Provided text:
:::::

Once you catch the black sedan and shoots the occupants, Sly's bike suddenly turns into a Ferrari and he arrives at the docks to see the valets arguing over who gets to park his car.
Sly shoots them dead. This was the first time I noticed that the enemies make an "uhh" noise when they're hit, so if you shoot a row of them in quick succession it makes an undulating "uhhUHHuhhuhh" noise that you really wouldn't want to hear coming out of your parent's bedroom, but is pretty amusing in these circumstances.
The gameplay in the on-foot sections is the most entertaining, even if it is fairly generic. Actually, genericness is my lasting impression of Sly Spy. Nothing stands out as either being good enough to raise a smile or bad enough to make me wish I wasn't playing, giving the game overall feeling of a bowl of Shredded Wheat; solid, dependable, maybe even occasionally pleasant, but nothing to get excited about.
And when Sly Spy isn't being average, it's stealing from the Bond franchise. For example, the boss of docks...
...is Jaws. Or rather, it's Jaws after he realised that being able to bite things really hard is a superpower of such limited usefulness that even Dazzler was laughing at him, so he had his arms cybernetically enhanced as well. Perhaps "enhanced" is a touch generous, because it seems more like he's simply wrapped them in metal.
Notice the billboard for Bad Dudes at the top of the screen. There are a few more Data East games in the background, like Chelnov and Karnov. A nice touch in this fight is that his Jaws/Arms hits you, he knocks your gun away and you have to beat him with a variety of kung-fu kicks instead. Whichever way you do it, Jaws/Arms isn't much of a challenge, and Sly can move on to the first underwater stage.
Given that Sly is based on James Bond, I'm going to assume that "harpoon" means "penis".
Another Bond reference is your ability to collect the "Golden Gun", awarded to you for collecting enough of a certain power-up. Unlike the original, this Golden Gun is a rifle that fires huge energy bolts, which is as close as Sly gets to having any gadgets.
Not much else to say here, except these sharks are either particularly well-trained or extremely fussy eaters because the villains can freely swim amongst them while Sly becomes so much chum. I usually hate swimming-based stages in videogames, but this one isn't as bad as it could have been, mostly because no attempt has been made to recreate the sensation of being underwater.
The boss is a man in a deep-sea diving suit, which comes with all the drawbacks that you would expect from trying to fight in a full-body suit made of three-inch-thick steel. In fact, all this chump can do is extend a claw at you, so if you position yourself correctly, you can fire away with impunity. After a while he summons a slightly larger shark, but it's really not much of a threat.
Next up, a visit to a warehouse. None of Bond's exotic locales for us, no balmy evenings on tropical beaches or nights amongst Monaco's high roller; nope, just grubby warehouses filled with colour-coordinated terrorists. Maybe this was Data East's attempt at subtly highlighting the dirty and dangerous nature of a real-life spy's work? Perhaps, but more likely it's the standard game design philosophy of "when in doubt, stick a warehouse in there".
Deep in the warehouse, there's a woman that needs rescuing. She hasn't been mentioned before and is no way connected to the plot, so I guess it's just her good fortune that a secret agent happened to wander through the base where she was being held hostage. Imagine if Sly hadn't shown up, she could have been there of a) days or b) until those tigers figured out how to get up there. Yes, the boss is a stream of tigers. Go ahead Sly, endanger their species some more!

:::::

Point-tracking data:
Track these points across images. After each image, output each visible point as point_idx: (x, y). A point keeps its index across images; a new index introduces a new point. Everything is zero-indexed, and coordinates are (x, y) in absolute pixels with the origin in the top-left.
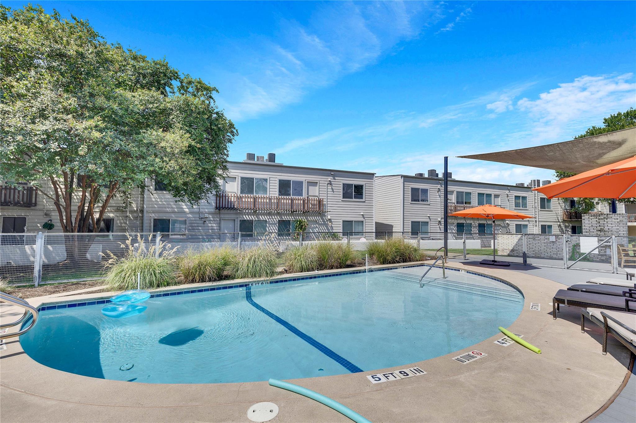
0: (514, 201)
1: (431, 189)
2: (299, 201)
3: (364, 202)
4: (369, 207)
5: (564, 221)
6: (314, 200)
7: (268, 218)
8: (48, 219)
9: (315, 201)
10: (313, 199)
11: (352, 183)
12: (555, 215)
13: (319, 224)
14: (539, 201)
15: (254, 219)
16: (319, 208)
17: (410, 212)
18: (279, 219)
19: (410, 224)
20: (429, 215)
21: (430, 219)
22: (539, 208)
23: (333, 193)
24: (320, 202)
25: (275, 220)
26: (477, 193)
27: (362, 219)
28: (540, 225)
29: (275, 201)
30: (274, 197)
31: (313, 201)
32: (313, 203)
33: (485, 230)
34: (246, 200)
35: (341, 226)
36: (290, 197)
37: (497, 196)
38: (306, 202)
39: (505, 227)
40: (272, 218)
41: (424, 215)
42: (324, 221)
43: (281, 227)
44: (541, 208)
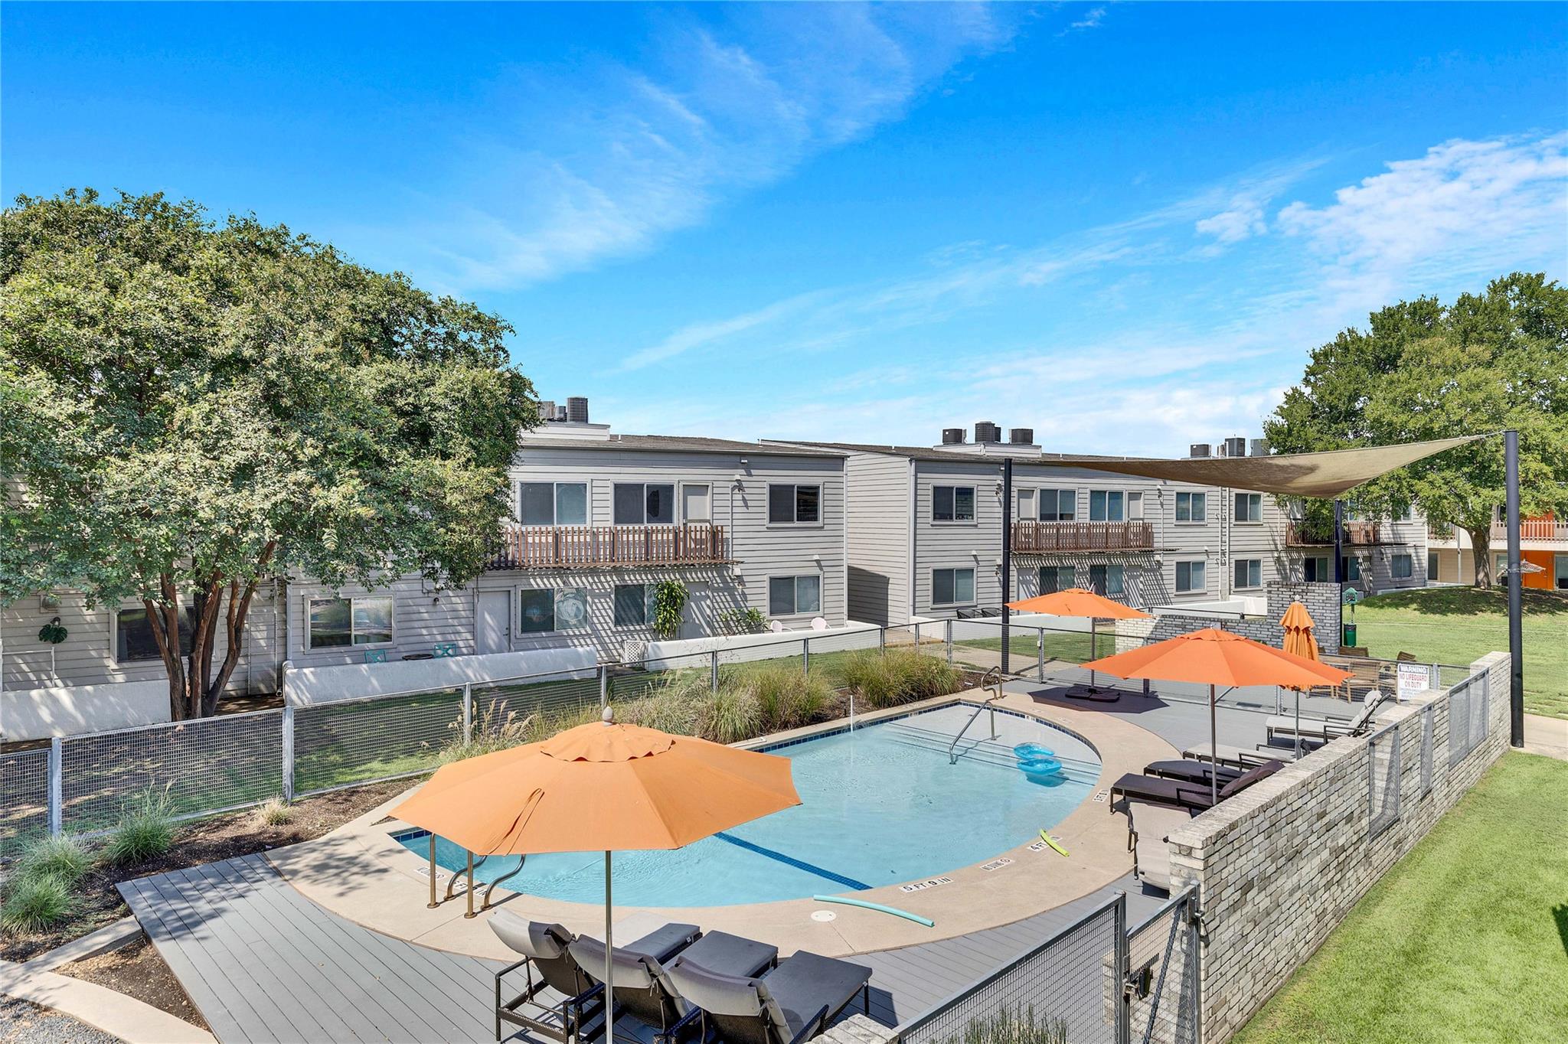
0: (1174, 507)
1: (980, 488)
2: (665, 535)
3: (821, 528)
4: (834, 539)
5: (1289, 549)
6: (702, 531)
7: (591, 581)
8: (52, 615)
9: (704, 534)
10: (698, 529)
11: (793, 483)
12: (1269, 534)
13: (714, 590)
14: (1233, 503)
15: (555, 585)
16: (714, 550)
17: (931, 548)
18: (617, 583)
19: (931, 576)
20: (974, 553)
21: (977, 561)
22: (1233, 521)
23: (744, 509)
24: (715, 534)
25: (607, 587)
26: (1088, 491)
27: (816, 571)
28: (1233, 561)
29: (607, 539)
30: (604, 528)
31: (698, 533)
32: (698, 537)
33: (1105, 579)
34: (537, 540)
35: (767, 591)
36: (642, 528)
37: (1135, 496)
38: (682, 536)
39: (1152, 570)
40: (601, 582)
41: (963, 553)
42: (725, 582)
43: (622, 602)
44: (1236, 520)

:::::

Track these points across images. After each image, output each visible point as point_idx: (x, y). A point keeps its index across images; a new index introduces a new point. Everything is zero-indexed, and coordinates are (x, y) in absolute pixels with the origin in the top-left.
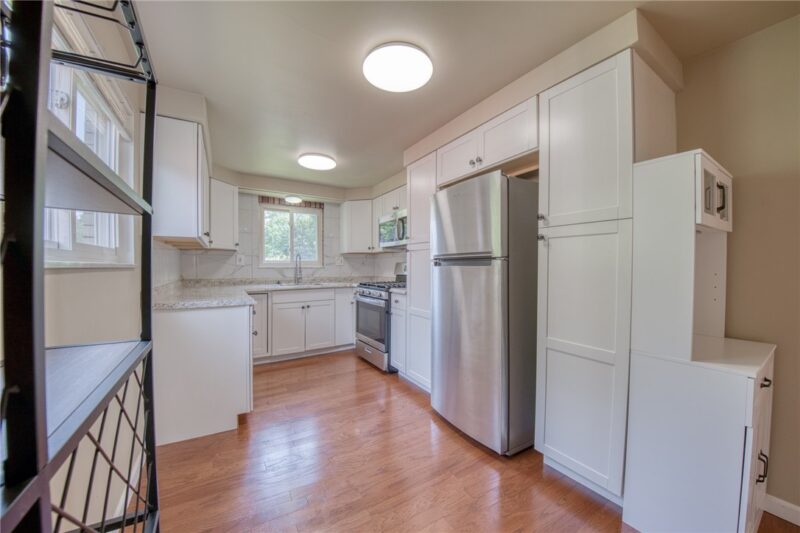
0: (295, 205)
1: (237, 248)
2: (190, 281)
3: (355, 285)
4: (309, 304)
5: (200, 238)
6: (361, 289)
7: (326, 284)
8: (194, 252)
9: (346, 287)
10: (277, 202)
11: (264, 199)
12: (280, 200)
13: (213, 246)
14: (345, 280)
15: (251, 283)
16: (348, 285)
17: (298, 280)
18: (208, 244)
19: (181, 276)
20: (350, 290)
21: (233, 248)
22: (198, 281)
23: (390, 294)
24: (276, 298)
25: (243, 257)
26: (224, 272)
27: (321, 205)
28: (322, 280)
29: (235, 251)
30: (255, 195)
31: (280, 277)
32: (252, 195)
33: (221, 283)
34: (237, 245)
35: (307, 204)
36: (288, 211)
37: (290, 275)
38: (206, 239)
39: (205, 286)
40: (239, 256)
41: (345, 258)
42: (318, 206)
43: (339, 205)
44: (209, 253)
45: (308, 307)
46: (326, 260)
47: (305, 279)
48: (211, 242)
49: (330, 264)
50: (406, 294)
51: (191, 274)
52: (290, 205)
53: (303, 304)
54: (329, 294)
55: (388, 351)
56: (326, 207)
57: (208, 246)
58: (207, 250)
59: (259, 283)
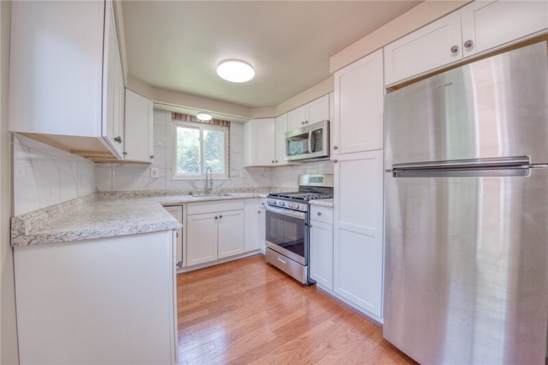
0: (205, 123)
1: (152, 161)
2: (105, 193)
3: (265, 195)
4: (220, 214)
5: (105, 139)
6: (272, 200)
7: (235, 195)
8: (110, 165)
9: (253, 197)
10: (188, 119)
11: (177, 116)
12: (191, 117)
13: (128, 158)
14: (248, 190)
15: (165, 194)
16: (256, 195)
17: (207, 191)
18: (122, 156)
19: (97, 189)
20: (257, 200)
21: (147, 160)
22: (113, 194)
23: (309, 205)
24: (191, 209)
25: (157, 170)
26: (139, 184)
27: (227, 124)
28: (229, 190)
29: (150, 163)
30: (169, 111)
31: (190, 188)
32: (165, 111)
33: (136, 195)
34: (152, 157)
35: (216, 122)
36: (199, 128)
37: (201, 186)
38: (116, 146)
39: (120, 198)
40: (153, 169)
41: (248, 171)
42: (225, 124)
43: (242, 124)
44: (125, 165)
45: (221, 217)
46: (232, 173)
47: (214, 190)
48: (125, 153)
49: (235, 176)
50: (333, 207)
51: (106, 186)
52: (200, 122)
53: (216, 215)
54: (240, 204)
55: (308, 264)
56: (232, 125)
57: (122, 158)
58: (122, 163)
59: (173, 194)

:::::

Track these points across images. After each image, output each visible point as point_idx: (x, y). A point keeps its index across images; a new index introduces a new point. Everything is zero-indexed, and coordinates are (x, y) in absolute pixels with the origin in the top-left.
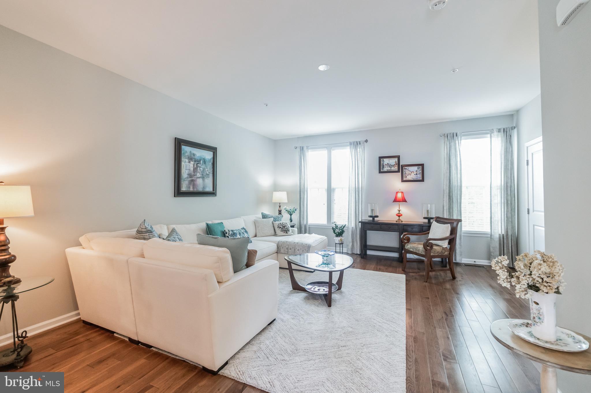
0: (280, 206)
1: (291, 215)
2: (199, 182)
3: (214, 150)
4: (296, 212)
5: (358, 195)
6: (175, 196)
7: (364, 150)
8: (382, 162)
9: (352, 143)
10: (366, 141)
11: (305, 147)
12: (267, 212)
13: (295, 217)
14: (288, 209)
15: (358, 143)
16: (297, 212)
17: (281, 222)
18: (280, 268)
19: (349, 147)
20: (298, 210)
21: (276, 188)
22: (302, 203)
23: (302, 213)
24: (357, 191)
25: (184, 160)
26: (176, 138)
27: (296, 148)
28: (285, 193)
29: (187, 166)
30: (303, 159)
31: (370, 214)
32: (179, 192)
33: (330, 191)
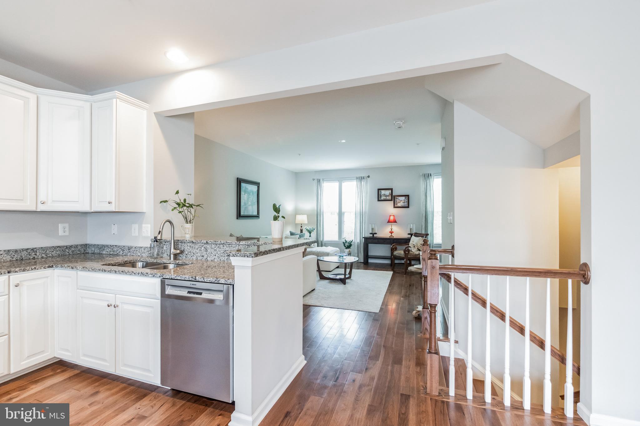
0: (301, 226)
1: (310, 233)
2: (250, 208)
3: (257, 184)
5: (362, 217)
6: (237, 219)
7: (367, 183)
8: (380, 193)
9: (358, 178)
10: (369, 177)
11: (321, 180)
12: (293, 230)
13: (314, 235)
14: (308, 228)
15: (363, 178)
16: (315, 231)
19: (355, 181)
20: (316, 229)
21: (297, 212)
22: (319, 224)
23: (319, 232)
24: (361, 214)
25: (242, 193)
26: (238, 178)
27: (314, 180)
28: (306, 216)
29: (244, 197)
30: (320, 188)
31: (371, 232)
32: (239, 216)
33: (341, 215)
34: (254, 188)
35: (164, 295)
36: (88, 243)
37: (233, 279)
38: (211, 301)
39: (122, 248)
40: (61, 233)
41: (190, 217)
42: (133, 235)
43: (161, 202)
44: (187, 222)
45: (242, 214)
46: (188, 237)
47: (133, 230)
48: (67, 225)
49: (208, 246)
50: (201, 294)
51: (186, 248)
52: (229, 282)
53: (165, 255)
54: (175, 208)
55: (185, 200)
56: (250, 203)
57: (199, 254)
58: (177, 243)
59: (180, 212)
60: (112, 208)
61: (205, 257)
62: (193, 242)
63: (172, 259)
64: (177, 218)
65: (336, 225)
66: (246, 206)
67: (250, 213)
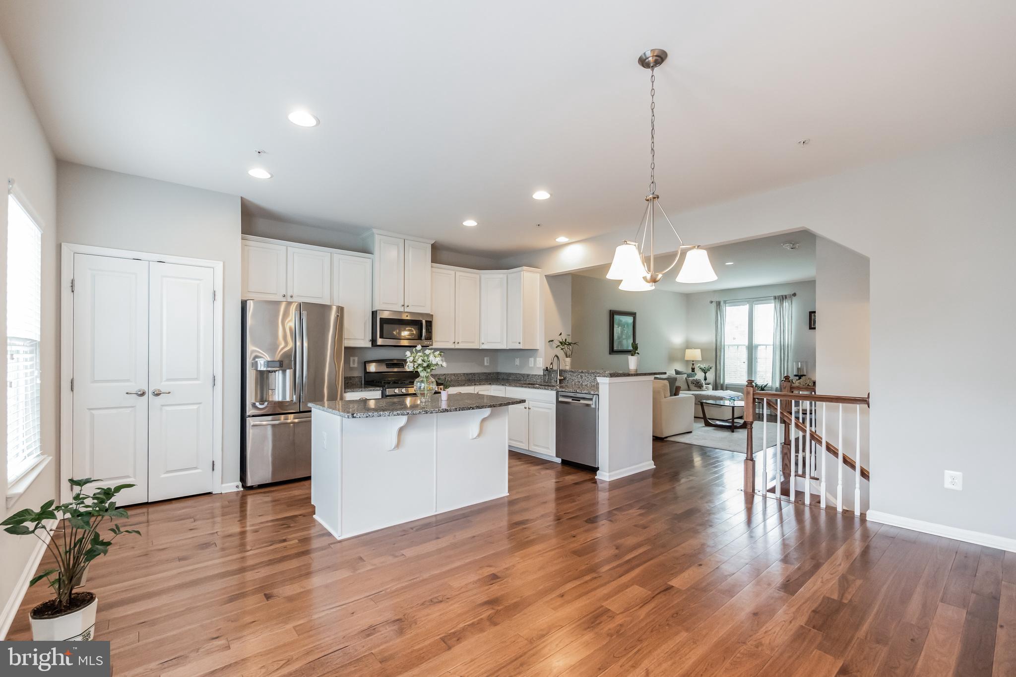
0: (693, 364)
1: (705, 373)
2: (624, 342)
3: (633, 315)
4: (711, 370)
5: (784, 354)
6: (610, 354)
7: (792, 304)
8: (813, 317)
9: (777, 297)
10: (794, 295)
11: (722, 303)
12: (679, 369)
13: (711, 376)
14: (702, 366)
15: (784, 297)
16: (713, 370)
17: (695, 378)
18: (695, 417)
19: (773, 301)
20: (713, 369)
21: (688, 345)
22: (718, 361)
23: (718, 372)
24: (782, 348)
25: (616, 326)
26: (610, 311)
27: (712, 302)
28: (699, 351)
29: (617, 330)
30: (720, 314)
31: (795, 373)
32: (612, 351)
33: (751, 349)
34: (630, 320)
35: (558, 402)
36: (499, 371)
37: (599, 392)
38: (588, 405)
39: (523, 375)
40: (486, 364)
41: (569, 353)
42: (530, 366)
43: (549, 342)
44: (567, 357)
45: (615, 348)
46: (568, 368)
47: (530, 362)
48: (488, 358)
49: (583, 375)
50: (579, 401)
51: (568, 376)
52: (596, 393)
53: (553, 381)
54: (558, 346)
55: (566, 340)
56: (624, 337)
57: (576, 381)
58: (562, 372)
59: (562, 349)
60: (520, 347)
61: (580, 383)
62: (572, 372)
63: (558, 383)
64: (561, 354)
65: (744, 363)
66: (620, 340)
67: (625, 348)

:::::

Task to complete: Reproduce a stretch of the passage about Sly Spy word for word. Begin at the words "Given that Sly", and stop after "of being underwater.".

Result of the exercise:
Given that Sly is based on James Bond, I'm going to assume that "harpoon" means "penis".
Another Bond reference is your ability to collect the "Golden Gun", awarded to you for collecting enough of a certain power-up. Unlike the original, this Golden Gun is a rifle that fires huge energy bolts, which is as close as Sly gets to having any gadgets.
Not much else to say here, except these sharks are either particularly well-trained or extremely fussy eaters because the villains can freely swim amongst them while Sly becomes so much chum. I usually hate swimming-based stages in videogames, but this one isn't as bad as it could have been, mostly because no attempt has been made to recreate the sensation of being underwater.